Shi Dahua (born 1951, 石大华) is a former state-owned enterprise (SOE) executive and the chairman and Chinese Communist Party Committee Secretary of China Railway Engineering Corporation (CREC).

== Biography ==
Shi Dahua was born in 1951 in Hubei. At age 17, he joined the People's Liberation Army, in which he served for more than ten years. He then began working at the Ministry of Railways and earned a university degree in engineering management. Beginning in 1995, he served on the Chinese Communist Party (CCP) committee for China Railway Construction and then on the CCP committee of CREC in 1997.

In 2006, Shi became the chairman and CCP Committee Secretary of CREC. Shi oversaw limited diversification of CREC's core business (constructing transportation infrastructure and municipal projects) into the related areas of real estate, trade, and logistics. During Shi's tenure, CREC transferred, restructured, or sold, almost 100 subsidiaries unrelated to its core business. As part of its limited diversification, CREC created the subsidiary China Railway Real Estate Group. CREC focused primarily on China's domestic market, but Shi increased its international business as well.
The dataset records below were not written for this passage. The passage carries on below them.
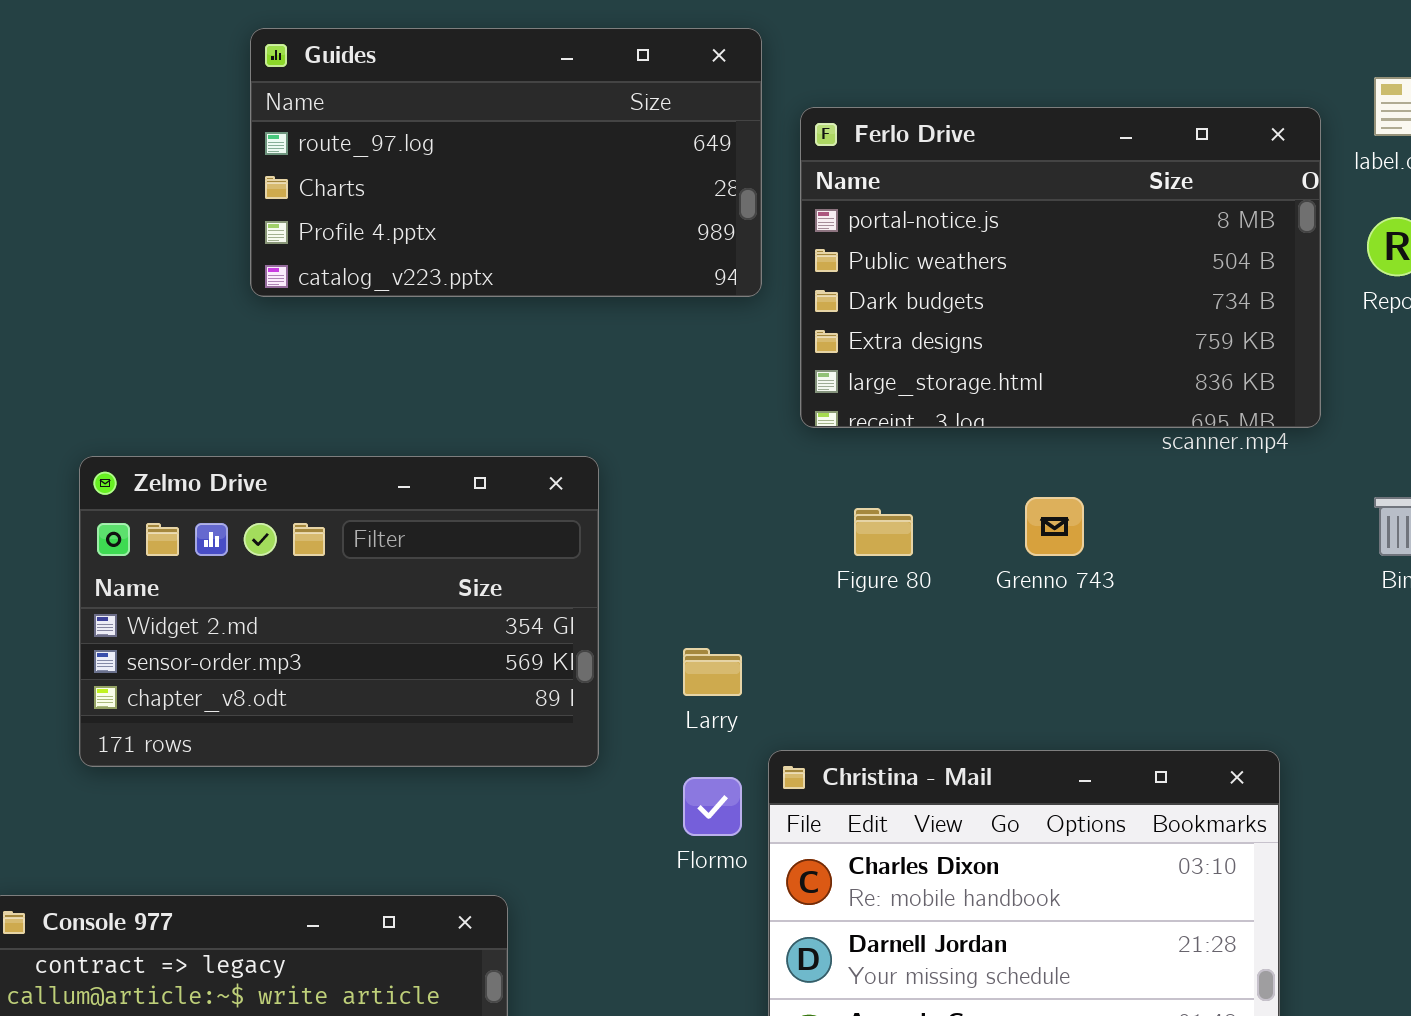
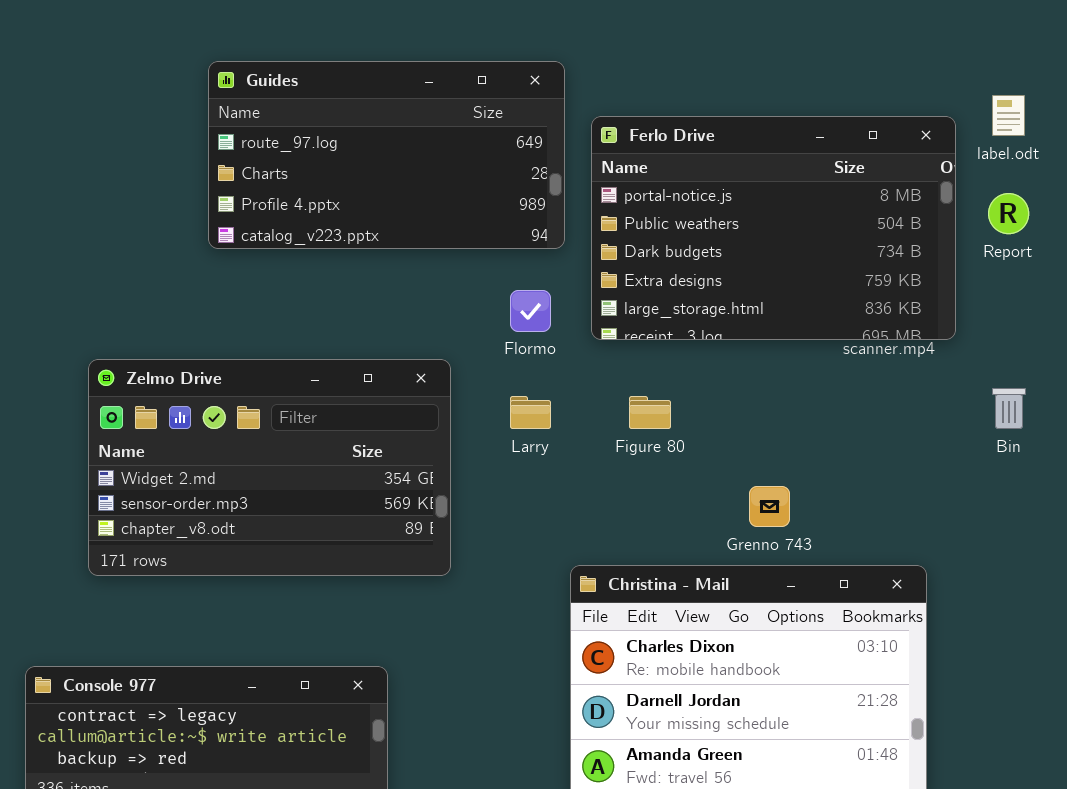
Grenno 743: [1025,497,1084,556] -> [749,486,790,527], moved
Larry: [683,648,742,696] -> [510,396,551,429], moved
Flormo: [683,777,742,836] -> [510,290,551,332], moved

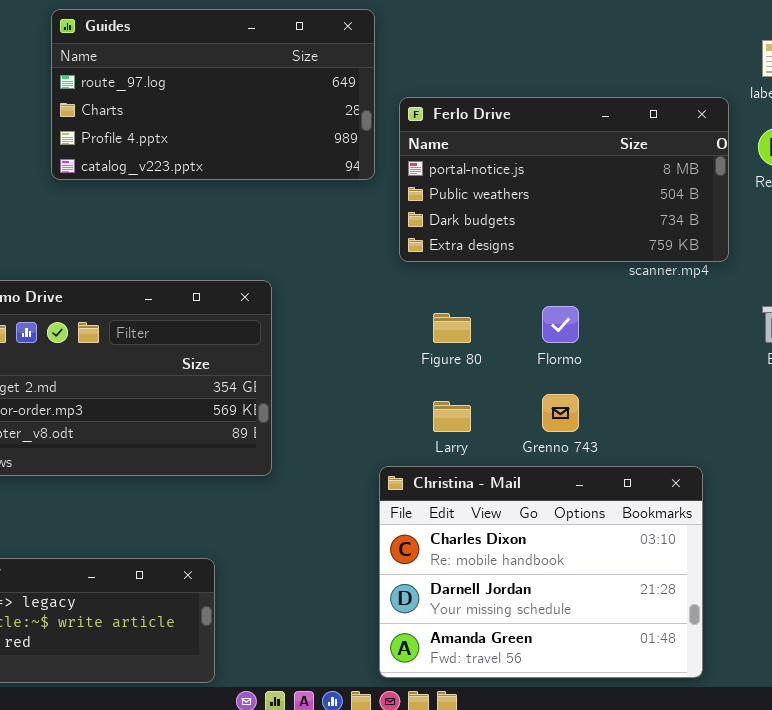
Ferlo Drive: [591,116,956,340] -> [399,97,729,262], resized
Flormo: [510,290,551,332] -> [542,306,579,343], moved
Larry: [510,396,551,429] -> [433,401,471,432], moved

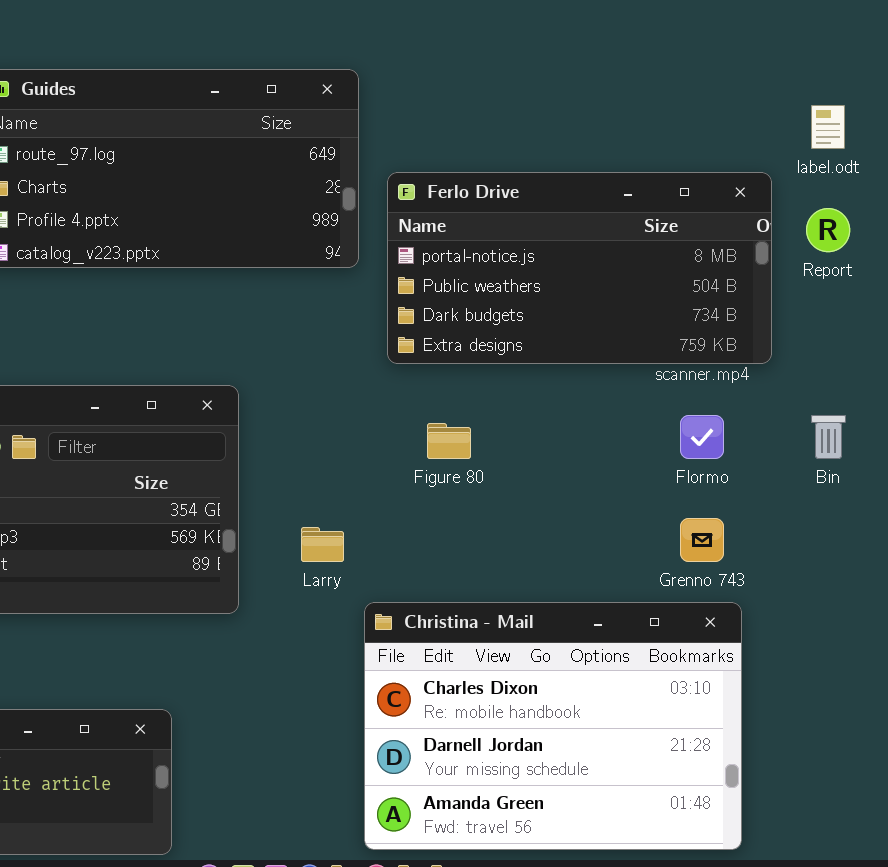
Flormo: [542,306,579,343] -> [680,415,724,459], moved
Grenno 743: [542,394,579,432] -> [680,518,724,562], moved
Larry: [433,401,471,432] -> [301,527,344,562], moved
During Shi's tenure, CREC acquired 22 railway construction SOEs. These acquisitions increased CREC's assets by 25%.

In 2007, CREC created the subsidiary China Railway Group Limited and listed some of its shares for sale on the Hong Kong stock exchange and the Shanghai stock exchange the next year.

Shi was an alternate to the 17th Central Committee of the Chinese Communist Party.

In 2010, Shi was appointed to the State-owned Assets Supervision and Administration Commission's (SASAC) board of supervisors and left CREC. In November 2014, the State Council dismissed Shi Dahua from his position as chairman of the Supervisory Board of Key State-owned Large Enterprises.